> Exercise description
The exercise asks you to copy every line below in which "down" appears.

> Information provided
_ _ _ _ _

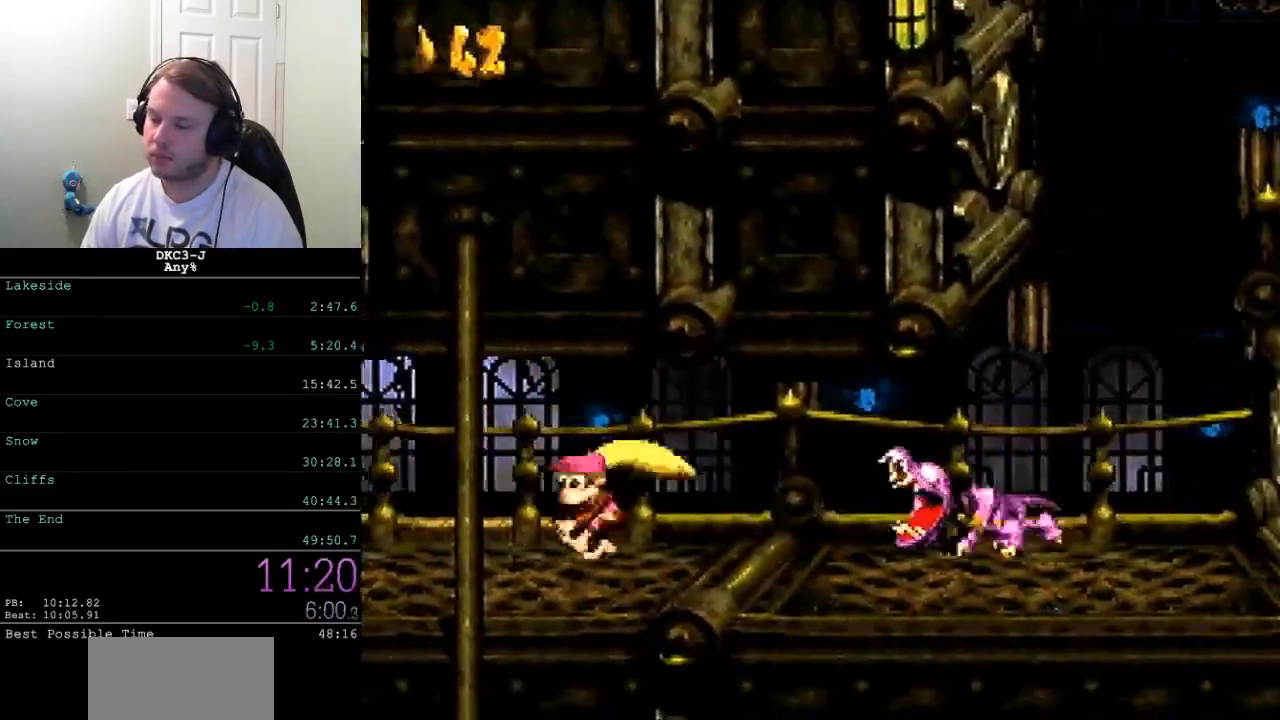
{"buttons": ["B", "Y", "DPAD_RIGHT"], "events": [[283, "B", "up"], [483, "B", "down"]]}
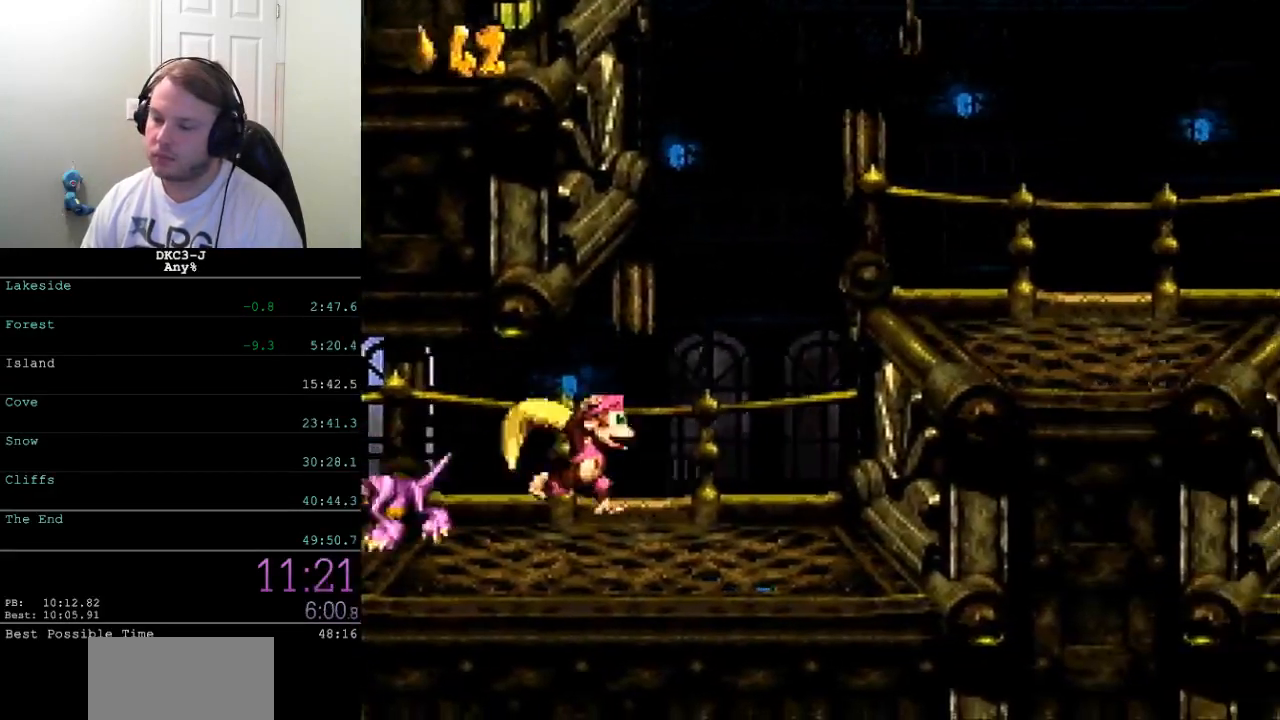
{"buttons": ["Y", "DPAD_RIGHT"], "events": [[183, "B", "up"]]}
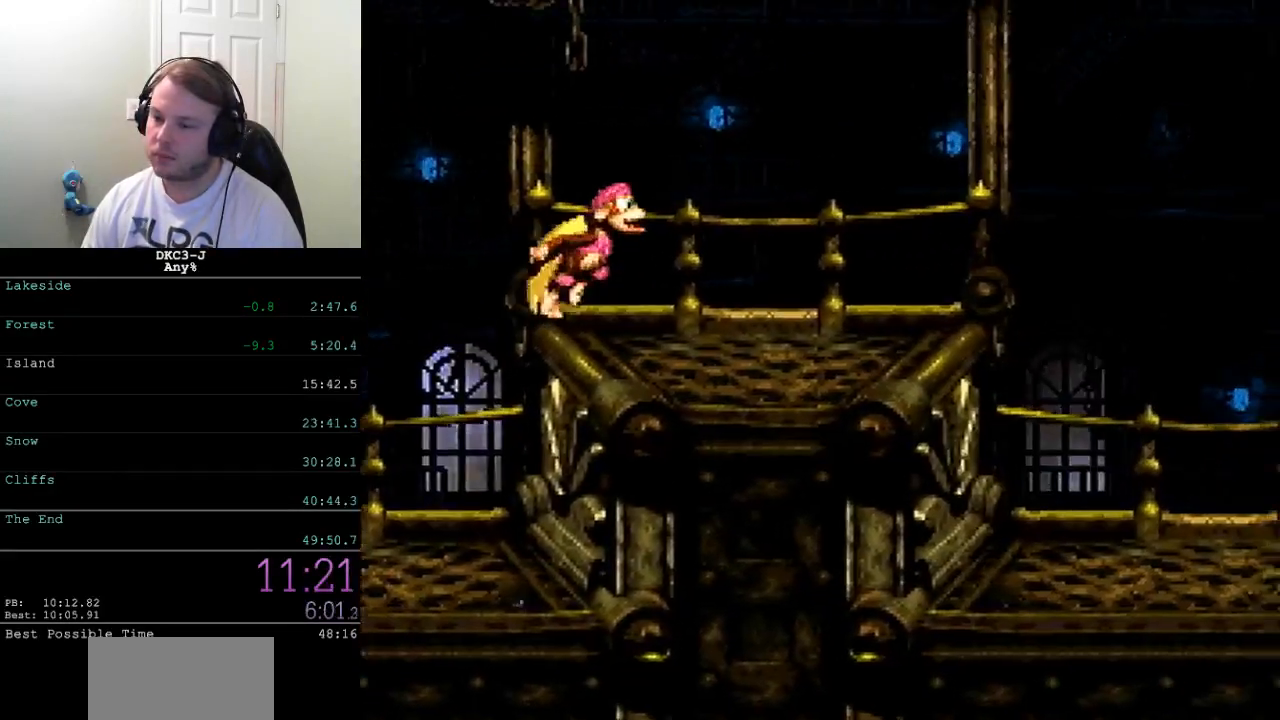
{"buttons": ["Y", "DPAD_RIGHT"], "events": [[33, "Y", "up"], [83, "Y", "down"]]}
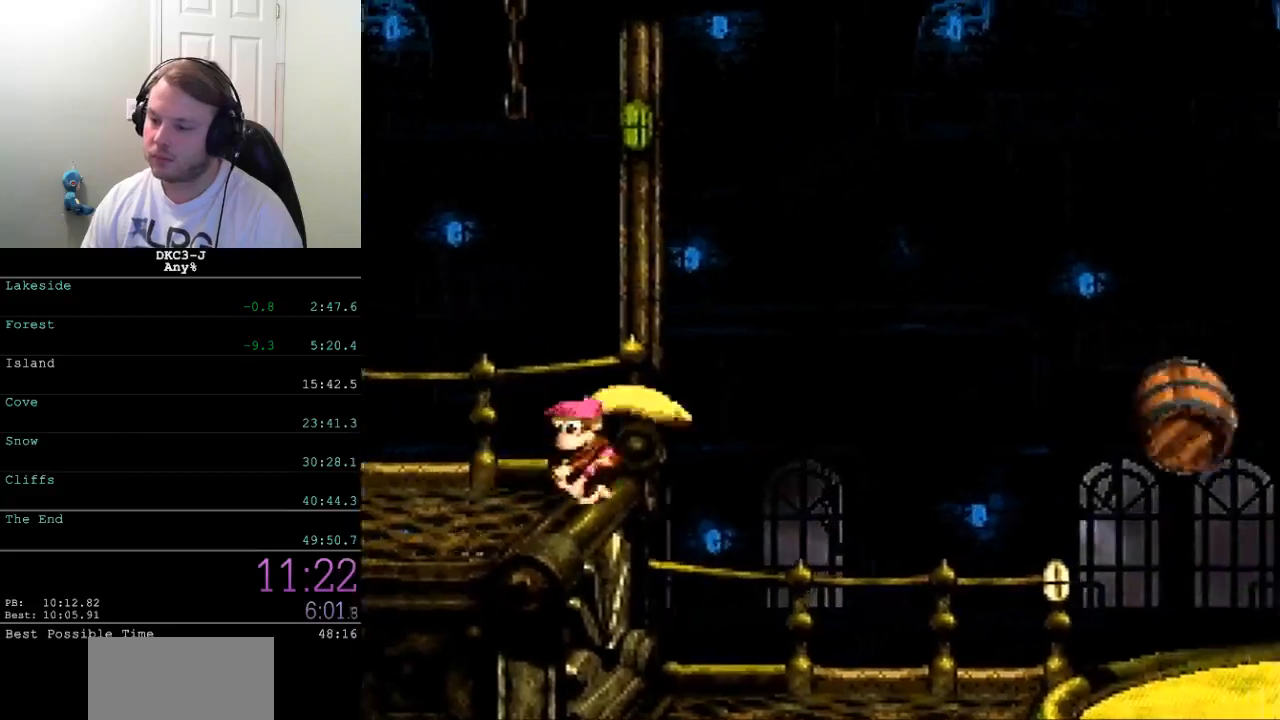
{"buttons": ["B", "Y", "DPAD_RIGHT"], "events": [[350, "B", "down"]]}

_ _ _ _ _

> Answer
{"buttons": ["B", "Y", "DPAD_RIGHT"], "events": [[283, "B", "up"], [483, "B", "down"]]}
{"buttons": ["Y", "DPAD_RIGHT"], "events": [[33, "Y", "up"], [83, "Y", "down"]]}
{"buttons": ["B", "Y", "DPAD_RIGHT"], "events": [[350, "B", "down"]]}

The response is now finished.